From SkyRiver, Feb. 7, 2011:
Lawyers for SkyRiver Technology Solutions, LLC have filed its opposition to OCLC’s motion to dismiss its Complaint, which alleges that OCLC has engaged in predatory and exclusionary business practices in violation of federal and state antitrust laws.
“OCLC’s motion to dismiss that was filed in December misrepresented the antitrust claims made in the original complaint and our February 4th filing sets the record straight,” said SkyRiver President Leslie Straus. “We are seeking a level playing field for the development and marketing of products for libraries and an end to the anti-competitive behavior by OCLC that punishes its own members.”
Straus continued, “Non-member libraries around the world have loaded millions of records into OCLC’s WorldCat at minimal or no cost, while legacy OCLC members such as Michigan State University and California State University Long Beach are being asked to pay outrageous batchloading fees – simply because they decided to choose SkyRiver for their cataloging services.”
The introductory section in Friday’s filing addresses the deficiencies in OCLC’s motion to dismiss: “OCLC fails to address (other than to deny) Plaintiffs’ allegations of anticompetitive and exclusionary membership terms, policies and practices that have been imposed on its member libraries for years. OCLC also mischaracterizes its unlawful punitive pricing and tying arrangements.”
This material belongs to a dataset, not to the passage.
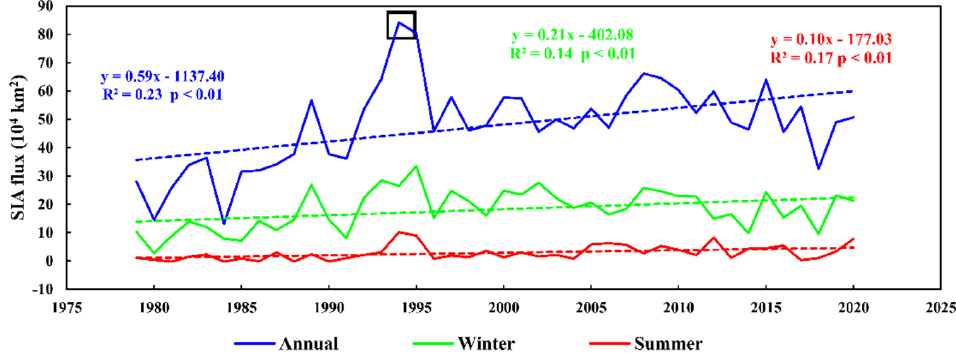
Figure 10. The annual and seasonal SIA outflow through the Fram Strait in 1979–2020. The black polygon indicates the time with the largest SIA export.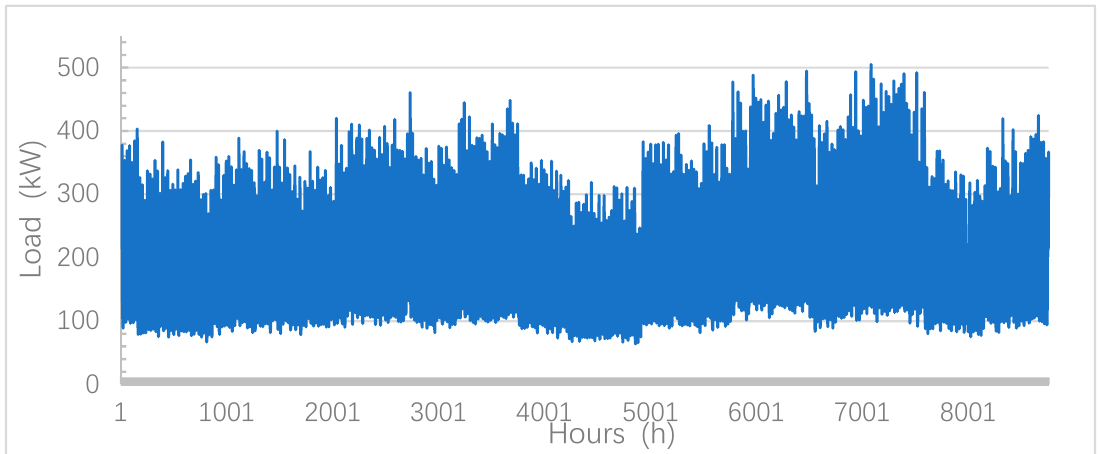
Figure 10. Annual load demand of the studied location.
The filing goes on to say, “Since at least 1987, OCLC has demanded that its member libraries agree to terms of membership that prohibit sharing the metadata of their own library holdings contributed to OCLC’s bibliographic database known as WorldCat with any for-profit firms for commercial use and require member libraries to use OCLC’s services. OCLC has imposed these membership terms to prevent the development of competing bibliographic databases, cataloging services or ILL services by erecting barriers to entry in these three markets.” SkyRiver and co-plaintiff, Innovative Interfaces Inc., also claim that OCLC is using its monopoly power illegally in these three markets in its attempt to monopolize the ILS market.